Within hours of the release of 1940 U.S. Census data Monday morning, Kathy Amoroso had looked up her father.

He was 9 years old and living with his mother, father, brother and sister at 101 Elm St. in Lewiston when the census taker knocked on their door 72 years ago.

She discovered that her grandfather, a salesman, earned $2,300 in 1939.

“It brings history to life,” said Amoroso, a genealogy buff who is director of digital projects for the Maine Historical Society.

Amoroso was one of many people who trolled through data on millions of mid-20th century Americans that became publicly available for the first time Monday.
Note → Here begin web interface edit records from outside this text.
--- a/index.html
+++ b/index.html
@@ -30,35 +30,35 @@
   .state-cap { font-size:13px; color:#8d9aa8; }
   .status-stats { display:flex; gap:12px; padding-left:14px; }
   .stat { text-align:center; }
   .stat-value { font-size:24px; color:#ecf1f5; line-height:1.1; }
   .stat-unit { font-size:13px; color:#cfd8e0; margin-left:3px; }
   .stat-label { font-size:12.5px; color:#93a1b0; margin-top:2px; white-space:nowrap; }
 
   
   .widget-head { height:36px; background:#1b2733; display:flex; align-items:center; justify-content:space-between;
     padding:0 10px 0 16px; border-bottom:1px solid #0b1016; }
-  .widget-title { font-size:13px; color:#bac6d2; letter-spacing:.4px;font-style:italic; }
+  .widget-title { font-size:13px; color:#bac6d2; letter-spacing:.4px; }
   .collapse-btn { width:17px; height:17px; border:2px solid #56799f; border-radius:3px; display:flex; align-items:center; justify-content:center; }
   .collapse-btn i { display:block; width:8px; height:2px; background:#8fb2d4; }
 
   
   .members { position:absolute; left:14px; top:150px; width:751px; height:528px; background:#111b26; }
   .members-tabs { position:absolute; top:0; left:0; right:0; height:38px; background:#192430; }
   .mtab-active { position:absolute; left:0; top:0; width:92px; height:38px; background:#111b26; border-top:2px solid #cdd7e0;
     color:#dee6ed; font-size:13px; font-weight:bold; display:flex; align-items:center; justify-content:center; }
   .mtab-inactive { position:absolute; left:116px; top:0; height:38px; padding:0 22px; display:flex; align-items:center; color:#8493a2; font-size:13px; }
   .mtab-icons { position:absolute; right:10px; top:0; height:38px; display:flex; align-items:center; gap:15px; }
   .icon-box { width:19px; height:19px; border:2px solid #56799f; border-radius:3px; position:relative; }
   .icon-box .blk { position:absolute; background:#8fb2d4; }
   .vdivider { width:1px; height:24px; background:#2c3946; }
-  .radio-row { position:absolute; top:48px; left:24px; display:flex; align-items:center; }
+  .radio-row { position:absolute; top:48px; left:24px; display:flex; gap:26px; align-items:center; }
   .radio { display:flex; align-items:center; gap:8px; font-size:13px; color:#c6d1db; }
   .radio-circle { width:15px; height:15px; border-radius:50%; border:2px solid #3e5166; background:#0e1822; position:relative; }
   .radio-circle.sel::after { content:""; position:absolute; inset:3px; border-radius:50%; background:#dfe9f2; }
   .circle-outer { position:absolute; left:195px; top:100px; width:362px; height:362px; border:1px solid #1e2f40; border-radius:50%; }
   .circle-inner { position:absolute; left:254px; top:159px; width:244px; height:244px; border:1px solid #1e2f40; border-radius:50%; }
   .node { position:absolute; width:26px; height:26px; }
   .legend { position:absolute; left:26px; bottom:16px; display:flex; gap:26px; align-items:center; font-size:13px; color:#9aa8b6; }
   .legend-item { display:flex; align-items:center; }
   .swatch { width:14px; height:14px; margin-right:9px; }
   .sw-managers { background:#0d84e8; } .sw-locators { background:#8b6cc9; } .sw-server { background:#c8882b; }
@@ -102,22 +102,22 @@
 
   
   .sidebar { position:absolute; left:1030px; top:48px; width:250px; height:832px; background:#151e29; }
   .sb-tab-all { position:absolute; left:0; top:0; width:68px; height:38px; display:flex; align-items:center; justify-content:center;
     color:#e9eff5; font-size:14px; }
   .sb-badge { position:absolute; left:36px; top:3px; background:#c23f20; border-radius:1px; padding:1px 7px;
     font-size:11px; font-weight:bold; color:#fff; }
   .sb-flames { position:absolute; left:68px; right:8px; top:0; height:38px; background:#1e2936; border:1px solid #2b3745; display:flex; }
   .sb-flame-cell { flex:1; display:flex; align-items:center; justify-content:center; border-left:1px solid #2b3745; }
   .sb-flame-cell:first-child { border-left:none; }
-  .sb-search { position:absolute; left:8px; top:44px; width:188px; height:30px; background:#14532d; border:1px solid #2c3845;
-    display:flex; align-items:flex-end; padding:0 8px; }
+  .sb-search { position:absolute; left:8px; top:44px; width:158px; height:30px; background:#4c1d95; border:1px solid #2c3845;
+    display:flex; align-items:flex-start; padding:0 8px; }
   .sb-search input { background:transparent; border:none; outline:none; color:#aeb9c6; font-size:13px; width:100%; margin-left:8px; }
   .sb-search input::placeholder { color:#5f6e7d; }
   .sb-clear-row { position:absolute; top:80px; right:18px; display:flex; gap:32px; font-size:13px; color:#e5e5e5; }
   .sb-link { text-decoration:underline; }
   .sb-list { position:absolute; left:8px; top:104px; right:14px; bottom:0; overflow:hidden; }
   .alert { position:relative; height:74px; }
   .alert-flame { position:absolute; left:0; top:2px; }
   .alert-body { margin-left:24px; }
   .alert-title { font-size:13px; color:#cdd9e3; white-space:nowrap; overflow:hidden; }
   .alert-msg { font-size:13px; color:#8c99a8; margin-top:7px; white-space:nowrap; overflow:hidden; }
Every 10 years, the U.S. National Archives releases previously confidential census data from 72 years earlier — the average human life span. This is the first time the information has been released in digital form, so that actual census forms can be viewed online.
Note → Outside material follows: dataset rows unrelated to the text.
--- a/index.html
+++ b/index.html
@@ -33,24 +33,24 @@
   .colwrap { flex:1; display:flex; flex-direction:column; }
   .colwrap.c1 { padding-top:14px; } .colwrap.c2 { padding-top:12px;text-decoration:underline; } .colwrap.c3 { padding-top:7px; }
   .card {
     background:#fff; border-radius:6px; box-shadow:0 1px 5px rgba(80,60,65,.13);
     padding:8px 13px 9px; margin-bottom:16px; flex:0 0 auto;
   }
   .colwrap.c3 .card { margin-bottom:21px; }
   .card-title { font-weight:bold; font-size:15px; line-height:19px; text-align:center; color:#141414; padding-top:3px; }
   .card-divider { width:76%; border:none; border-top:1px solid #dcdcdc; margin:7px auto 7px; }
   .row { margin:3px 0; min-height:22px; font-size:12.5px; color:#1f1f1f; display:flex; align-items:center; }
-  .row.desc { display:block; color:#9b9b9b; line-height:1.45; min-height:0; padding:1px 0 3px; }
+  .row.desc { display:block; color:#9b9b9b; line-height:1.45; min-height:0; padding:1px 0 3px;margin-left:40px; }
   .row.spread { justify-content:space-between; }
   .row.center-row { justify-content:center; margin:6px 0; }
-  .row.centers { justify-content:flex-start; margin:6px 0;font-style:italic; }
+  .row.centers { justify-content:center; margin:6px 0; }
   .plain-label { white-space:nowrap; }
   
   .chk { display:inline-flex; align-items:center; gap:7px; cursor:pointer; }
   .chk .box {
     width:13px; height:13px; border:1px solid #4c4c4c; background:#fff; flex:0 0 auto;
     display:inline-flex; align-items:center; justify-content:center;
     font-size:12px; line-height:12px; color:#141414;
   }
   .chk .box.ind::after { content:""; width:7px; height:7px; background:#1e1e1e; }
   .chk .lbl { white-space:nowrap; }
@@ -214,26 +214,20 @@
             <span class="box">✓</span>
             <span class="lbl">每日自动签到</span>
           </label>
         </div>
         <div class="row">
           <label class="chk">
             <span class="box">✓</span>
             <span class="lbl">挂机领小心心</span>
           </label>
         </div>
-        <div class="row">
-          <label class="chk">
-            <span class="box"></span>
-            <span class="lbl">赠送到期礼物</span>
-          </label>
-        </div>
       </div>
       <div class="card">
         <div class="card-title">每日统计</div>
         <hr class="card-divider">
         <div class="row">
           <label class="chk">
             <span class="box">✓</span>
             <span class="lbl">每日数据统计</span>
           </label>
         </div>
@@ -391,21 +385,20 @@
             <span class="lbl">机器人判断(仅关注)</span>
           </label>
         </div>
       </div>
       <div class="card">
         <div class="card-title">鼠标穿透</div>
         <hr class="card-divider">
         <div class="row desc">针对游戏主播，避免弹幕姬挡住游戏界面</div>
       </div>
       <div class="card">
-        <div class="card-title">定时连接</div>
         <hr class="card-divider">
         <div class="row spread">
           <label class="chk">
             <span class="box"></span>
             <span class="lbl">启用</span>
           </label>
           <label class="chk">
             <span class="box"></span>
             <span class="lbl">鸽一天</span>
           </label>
The records are the original written forms filled in by the census takers. They detail the number of people living in each household, their relationship to each other, education level, place of birth, employment status, occupation, marital status, even the value of their home or how much the residents paid in rent.

“This is a whole new sandbox to play in,” said Peggy O’Kane, head of reference at the Maine State Library in Augusta.
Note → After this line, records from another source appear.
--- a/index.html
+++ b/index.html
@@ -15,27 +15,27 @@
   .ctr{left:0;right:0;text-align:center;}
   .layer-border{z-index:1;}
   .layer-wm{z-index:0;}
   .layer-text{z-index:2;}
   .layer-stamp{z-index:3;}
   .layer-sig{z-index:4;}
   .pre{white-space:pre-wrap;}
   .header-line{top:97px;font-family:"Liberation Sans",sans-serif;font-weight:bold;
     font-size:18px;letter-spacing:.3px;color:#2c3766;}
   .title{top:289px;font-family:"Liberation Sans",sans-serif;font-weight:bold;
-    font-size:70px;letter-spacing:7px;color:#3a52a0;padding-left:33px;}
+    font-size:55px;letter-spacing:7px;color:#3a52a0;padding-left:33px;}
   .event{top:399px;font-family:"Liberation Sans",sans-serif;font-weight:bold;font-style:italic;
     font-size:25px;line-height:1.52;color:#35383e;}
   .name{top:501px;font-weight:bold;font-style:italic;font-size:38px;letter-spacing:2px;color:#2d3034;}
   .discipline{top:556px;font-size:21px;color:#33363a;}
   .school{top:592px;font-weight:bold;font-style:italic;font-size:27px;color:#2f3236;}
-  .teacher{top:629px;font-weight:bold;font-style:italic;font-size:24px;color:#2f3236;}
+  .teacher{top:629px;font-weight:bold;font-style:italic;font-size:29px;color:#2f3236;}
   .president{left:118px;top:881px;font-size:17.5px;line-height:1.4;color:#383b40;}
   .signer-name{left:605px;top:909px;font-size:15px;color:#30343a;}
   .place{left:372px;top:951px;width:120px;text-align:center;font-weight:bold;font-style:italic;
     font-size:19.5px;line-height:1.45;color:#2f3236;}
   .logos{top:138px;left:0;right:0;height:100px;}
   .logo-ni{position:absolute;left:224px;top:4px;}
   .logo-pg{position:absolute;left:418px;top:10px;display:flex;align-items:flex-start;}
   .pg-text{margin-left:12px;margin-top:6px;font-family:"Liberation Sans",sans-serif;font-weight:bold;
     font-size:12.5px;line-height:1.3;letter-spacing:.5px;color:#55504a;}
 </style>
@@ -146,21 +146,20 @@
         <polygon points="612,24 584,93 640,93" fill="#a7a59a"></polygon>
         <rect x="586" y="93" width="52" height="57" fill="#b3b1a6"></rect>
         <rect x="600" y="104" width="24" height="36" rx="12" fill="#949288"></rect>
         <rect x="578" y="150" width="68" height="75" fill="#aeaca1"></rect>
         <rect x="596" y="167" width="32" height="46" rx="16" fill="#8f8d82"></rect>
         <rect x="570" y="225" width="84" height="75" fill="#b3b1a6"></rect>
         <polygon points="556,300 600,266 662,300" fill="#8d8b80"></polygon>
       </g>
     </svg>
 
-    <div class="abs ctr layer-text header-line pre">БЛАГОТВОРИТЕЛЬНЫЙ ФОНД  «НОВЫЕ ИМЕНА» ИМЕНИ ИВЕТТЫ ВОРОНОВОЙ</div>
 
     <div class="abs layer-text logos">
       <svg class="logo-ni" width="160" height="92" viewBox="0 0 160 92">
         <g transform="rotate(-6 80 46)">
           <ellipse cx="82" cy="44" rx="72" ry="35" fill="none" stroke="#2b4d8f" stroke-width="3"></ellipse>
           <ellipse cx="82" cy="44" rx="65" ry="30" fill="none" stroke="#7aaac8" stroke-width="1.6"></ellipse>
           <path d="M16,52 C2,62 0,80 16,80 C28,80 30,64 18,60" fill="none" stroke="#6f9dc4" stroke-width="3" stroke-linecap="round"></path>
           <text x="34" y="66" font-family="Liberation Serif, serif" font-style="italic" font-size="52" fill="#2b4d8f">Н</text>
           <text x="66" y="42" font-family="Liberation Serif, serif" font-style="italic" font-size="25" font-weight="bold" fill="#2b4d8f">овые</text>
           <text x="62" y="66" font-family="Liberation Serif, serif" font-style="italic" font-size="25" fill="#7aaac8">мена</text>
Genealogists and other historical researchers eagerly awaited the release. Interest in family history has surged in recent years, fueled by online genealogical research sites and television shows such as NBC’s “Who Do You Think You Are?” which follows celebrities as they trace their family trees.

The newly public information is expected to shine new light on the lives of the so-called Greatest Generation, who came of age during the Great Depression and went on to endure, and win, World War II.

For now, it’s possible to search geographically for only some parts of Maine and other states. In the next few months, as masses of volunteers help index the data, it will be possible to search more widely, and by name.

Paul Doucette of Gorham, president of the Greater Portland Chapter of the Maine Genealogical Society, will be among those helping out.

“I will be sitting at a computer for an hour or two a day, typing in information as it comes in from the census,” he said.

Doucette was so excited about the release that he spent his lunch hour Monday using the 1940s census database, researching his wife’s family in Bethel. He said the process was painstaking and slow, but it will get much faster and easier with indexing.

The government website was slow Monday because so many people were using it. O’Kane said that ancestry.com, a subscription website that’s available free at every Maine public library, is much faster, at least for now.

She looked up a census block on Forest Avenue in Portland, formerly the Maine Home for Friendless Boys, and discovered that 23 people were living at the home in 1940, from a variety of birthplaces in New England.

O’Kane also discovered the names and occupations of the people who, in 1940, lived in the home that is hers today.

O’Kane said the census information can reveal surprises.

“You could find out that your father enlisted in the Army when he was only 15 and has been lying about his age ever since,” she said.

Amoroso was so intrigued about the 1940 census data that she flew to New York for a daylong workshop in advance of the data dump.

“I know, I am a geek; but there were 500 other people there,” Amoroso said.

She said that in her search of the 1940 census, she is looking for new details about the Boston branch of her family and trying to solve the mysterious disappearance and reappearance of a female relative.

“The census is a jumping-off point to so many other records,” she said.